« La Dernière Rive », la vie de Pateh

Jean-François Ravagnan présentera au Festival de Namur son premier long métrage documentaire, La Dernière Rive, qui remonte le cours d’une image médiatique dramatique, datant de 2017, la noyade d’un jeune gambien à Venise, sous les yeux des touristes, pour en interroger ses racines, et lui rendre un prénom: Pateh.

D’aucun aurait pu faire le choix, devant le choc des images, d’explorer un légitime sentiment de colère face au pire à la passivité, au mieux à la sidération. Mais le cinéaste fait ici le choix de la complexité, remontant la trace du parcours singulier de Pateh, permettant au garçon du Canal de redevenir un fils, un ami, un camarade.

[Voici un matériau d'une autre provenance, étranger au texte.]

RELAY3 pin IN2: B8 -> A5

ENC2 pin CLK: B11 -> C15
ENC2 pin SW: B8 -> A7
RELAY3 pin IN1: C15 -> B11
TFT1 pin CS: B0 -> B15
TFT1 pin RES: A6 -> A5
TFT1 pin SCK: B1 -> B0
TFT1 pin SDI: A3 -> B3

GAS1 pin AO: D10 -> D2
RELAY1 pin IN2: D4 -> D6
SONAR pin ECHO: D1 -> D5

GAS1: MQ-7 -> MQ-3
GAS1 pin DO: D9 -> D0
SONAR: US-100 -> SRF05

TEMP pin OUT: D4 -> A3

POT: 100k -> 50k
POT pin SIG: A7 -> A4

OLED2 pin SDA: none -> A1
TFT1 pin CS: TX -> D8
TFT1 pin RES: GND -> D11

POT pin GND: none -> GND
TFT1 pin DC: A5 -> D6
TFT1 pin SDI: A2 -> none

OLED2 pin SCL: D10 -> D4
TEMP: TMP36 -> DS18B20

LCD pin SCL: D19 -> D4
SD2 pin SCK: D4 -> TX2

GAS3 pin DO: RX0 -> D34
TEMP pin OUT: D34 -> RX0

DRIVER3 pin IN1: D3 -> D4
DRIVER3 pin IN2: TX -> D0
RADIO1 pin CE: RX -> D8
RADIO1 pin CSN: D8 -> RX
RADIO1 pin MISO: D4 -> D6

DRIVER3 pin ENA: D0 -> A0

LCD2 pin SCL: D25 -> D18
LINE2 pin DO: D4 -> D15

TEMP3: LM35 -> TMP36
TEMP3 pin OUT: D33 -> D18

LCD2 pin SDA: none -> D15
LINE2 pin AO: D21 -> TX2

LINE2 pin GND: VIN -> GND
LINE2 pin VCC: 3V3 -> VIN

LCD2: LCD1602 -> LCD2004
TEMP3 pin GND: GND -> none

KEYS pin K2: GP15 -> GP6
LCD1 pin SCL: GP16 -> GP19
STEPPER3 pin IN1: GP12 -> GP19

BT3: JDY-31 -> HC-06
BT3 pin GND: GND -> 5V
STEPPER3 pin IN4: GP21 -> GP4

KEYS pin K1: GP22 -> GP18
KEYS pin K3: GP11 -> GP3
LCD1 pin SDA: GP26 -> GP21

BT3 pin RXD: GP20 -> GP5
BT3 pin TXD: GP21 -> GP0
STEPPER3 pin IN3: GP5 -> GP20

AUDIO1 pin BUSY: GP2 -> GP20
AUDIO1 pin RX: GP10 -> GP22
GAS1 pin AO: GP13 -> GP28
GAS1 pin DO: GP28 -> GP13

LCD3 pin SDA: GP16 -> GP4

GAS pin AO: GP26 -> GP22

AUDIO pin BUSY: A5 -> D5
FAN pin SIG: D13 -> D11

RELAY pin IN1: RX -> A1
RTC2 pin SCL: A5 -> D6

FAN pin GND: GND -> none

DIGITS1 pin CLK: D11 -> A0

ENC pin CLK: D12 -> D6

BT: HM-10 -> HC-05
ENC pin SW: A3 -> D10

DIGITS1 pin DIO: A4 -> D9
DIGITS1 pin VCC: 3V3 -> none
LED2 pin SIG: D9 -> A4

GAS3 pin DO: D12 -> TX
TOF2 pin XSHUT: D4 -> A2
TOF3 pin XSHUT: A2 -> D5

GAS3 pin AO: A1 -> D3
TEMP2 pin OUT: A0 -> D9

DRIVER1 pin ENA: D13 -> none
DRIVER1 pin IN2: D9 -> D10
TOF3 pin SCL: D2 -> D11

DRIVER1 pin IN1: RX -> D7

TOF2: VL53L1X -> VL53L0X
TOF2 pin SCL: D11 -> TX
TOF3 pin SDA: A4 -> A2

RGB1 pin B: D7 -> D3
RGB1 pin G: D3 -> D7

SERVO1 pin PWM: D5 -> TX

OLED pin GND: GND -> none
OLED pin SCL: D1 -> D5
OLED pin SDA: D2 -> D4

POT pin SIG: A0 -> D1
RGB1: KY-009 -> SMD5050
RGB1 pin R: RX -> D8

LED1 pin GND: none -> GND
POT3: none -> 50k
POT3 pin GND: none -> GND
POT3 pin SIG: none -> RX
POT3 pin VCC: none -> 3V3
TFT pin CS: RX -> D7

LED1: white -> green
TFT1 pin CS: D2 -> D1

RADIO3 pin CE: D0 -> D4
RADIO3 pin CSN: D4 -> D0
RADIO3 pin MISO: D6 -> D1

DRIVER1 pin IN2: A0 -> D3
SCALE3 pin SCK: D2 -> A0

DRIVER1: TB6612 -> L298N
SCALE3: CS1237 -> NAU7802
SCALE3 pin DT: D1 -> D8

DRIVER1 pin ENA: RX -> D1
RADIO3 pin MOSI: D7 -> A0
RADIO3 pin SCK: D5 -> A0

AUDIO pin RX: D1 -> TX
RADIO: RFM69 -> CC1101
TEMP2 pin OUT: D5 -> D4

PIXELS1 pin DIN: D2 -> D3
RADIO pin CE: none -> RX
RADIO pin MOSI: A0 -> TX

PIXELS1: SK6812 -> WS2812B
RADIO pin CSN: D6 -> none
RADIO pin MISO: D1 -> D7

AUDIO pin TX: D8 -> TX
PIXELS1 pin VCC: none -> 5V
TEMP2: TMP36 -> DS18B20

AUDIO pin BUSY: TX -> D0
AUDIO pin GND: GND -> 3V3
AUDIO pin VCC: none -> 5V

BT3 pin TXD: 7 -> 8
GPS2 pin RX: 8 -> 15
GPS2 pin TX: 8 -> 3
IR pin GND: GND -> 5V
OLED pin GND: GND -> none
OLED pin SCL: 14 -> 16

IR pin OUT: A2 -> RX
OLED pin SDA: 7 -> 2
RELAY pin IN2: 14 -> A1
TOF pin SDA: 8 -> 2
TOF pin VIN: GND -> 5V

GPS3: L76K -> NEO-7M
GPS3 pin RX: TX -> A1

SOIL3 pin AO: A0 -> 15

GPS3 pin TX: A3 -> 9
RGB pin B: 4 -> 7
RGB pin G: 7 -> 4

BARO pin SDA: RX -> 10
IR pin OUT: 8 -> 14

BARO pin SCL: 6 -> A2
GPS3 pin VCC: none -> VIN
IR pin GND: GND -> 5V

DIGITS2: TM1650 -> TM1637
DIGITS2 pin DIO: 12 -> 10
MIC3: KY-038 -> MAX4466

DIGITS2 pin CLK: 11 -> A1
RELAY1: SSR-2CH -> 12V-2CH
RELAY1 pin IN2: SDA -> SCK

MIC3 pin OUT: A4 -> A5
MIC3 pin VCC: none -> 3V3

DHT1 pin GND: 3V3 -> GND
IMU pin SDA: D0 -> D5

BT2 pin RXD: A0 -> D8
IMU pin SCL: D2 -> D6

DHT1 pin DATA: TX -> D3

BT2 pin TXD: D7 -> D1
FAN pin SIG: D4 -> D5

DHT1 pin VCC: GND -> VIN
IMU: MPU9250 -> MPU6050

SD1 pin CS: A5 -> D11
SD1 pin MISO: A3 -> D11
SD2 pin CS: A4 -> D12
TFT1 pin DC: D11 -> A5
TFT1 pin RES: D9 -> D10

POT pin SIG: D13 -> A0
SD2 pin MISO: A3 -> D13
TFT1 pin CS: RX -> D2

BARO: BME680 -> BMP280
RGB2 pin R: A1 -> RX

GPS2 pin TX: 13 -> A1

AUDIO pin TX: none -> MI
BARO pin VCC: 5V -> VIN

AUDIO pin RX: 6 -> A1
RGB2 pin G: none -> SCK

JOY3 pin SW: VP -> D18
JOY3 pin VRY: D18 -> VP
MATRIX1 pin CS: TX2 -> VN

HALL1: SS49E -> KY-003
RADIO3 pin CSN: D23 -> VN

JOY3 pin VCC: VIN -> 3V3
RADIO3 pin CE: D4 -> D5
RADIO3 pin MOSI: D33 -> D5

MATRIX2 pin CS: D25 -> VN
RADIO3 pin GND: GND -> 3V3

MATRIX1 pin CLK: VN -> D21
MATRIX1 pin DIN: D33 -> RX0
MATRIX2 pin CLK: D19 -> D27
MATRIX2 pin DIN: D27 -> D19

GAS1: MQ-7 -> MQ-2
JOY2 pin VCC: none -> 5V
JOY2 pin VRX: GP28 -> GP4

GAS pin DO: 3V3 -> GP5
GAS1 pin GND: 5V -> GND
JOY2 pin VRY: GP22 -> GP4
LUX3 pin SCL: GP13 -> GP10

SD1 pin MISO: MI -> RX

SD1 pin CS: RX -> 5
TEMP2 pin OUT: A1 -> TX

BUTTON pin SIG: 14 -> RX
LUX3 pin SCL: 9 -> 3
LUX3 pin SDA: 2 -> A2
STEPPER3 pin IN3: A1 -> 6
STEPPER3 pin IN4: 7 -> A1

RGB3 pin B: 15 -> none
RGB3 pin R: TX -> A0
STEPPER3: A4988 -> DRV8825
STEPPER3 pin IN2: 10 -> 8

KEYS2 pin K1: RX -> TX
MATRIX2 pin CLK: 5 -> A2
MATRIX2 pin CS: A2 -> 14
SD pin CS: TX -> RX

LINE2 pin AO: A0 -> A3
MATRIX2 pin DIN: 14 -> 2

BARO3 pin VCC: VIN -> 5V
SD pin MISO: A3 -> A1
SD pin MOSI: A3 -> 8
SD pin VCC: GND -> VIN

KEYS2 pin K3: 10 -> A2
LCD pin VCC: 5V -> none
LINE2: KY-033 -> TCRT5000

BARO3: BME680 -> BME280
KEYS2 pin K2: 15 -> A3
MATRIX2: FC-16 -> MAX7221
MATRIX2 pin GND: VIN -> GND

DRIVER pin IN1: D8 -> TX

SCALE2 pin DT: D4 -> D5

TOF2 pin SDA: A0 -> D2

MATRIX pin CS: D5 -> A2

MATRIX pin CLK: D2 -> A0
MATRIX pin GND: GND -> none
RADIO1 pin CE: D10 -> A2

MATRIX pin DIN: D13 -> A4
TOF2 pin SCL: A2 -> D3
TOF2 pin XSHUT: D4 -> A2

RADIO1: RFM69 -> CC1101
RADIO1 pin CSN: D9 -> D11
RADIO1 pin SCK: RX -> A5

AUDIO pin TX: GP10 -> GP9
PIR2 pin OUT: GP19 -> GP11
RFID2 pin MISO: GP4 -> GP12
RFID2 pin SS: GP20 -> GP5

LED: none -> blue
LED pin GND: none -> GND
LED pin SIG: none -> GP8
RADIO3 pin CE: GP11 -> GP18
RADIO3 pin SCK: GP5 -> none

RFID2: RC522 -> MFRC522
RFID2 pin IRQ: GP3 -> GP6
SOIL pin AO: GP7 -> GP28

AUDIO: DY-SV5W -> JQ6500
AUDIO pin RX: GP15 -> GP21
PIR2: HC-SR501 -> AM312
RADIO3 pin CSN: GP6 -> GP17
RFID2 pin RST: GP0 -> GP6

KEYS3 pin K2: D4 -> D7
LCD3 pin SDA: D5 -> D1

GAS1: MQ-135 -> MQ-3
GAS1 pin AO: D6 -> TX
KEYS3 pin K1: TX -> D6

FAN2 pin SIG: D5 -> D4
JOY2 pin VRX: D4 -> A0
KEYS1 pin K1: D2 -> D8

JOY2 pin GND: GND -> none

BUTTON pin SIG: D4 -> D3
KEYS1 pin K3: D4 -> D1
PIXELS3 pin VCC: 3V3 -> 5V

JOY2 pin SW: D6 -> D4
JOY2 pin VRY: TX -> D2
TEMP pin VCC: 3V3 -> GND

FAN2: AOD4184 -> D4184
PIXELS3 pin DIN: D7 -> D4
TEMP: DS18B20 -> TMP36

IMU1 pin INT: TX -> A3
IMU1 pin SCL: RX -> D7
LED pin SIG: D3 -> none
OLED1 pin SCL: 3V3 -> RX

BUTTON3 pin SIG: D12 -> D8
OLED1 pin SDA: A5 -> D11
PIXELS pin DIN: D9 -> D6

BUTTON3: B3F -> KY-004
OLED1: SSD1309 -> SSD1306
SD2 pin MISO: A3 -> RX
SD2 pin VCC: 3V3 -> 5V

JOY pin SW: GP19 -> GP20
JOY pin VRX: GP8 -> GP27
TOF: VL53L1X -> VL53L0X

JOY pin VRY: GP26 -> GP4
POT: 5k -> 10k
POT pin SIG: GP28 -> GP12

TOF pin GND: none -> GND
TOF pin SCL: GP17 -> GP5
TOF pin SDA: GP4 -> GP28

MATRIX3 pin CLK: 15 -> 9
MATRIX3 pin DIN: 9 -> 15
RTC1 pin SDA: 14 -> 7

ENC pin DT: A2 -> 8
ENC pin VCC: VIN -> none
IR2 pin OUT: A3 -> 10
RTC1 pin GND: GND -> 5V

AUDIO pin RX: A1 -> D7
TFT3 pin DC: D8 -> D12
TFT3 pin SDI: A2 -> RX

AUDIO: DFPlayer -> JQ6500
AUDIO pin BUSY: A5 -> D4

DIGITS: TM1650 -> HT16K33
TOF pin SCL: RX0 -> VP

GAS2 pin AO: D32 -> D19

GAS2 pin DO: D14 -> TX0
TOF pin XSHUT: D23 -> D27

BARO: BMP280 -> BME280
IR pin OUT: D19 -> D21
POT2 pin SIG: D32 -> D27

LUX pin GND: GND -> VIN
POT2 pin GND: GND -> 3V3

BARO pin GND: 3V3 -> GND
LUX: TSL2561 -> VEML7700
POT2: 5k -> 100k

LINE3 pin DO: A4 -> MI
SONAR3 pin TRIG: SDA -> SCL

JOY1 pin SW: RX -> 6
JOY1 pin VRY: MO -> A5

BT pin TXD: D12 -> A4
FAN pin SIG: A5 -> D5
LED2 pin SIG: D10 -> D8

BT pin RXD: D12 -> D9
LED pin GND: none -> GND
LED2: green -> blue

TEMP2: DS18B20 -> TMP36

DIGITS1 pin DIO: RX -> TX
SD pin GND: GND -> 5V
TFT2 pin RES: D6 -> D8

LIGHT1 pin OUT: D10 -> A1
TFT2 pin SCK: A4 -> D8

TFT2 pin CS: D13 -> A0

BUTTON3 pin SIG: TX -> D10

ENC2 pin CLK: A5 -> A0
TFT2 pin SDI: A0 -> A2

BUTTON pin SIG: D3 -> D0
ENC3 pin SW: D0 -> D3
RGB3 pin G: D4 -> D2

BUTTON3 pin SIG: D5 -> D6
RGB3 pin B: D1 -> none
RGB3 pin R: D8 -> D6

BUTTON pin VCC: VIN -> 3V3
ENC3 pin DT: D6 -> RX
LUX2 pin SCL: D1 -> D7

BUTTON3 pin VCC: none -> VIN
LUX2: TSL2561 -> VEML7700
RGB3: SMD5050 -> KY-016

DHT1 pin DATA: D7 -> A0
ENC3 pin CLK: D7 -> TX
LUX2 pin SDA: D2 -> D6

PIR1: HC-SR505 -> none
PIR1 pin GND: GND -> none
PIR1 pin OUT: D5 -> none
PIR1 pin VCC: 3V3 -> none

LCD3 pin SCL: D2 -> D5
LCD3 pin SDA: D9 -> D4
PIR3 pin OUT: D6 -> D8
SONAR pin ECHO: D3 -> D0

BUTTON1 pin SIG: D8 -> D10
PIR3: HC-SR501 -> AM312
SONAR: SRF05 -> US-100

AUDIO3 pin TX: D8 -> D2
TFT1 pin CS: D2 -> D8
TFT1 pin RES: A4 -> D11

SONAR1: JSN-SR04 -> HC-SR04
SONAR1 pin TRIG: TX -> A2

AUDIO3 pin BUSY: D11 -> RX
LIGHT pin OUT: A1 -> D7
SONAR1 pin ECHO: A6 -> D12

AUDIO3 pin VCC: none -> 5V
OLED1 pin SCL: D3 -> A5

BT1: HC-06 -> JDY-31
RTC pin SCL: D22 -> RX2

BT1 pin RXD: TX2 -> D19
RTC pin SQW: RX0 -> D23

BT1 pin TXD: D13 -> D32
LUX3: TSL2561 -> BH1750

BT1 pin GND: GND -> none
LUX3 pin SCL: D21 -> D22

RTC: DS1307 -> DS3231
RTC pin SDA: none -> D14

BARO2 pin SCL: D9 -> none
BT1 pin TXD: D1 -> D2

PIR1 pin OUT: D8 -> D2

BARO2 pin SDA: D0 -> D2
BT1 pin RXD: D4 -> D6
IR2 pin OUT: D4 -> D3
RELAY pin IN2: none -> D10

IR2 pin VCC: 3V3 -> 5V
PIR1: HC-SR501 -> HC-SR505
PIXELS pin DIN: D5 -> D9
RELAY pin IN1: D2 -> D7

La Dernière Rive tisse les récits croisés de celles et ceux qui ont connu Pateh, tout au long de son parcours, de la Gambie à Malte, où il tenta de refaire sa vie. Son histoire est à la fois celle universelle de l’exil, et celle singulière d’un homme rompu par la solitude et le mal du pays.

Sa mère parle de sa voix propre, meurtrie par le deuil, mais aussi de la voix des femmes du villages, qui toutes pleurent le départ de leurs fils. Le père et le frère parlent de la douleur de la perte, mais aussi de la culpabilité de laisser un être cher assumer le prix du départ et ses risques.

On comprend aussi que si Pateh a survécu aux nombreux dangers du parcours migratoire, l’attente en Libye, la traversée de la Méditerranée, les camps en Italie, les démarches pour obtenir des papiers, son épreuve était loin d’être terminée. En individualisant le parcours de Pateh, marqué par une fatale mélancolie de l’exil qui lui fait tutoyer la folie, La Dernière Rive donne de l’épaisseur à la réflexion sur l’accueil des travailleurs migrants et notamment leur prise en charge psychologique, la forme poétique du film contrastant avec son entame, et permettant de donner de l’épaisseur à la colère première, mais aussi d’individualiser le deuil, de le rendre moins générique pour mieux en saisir la portée.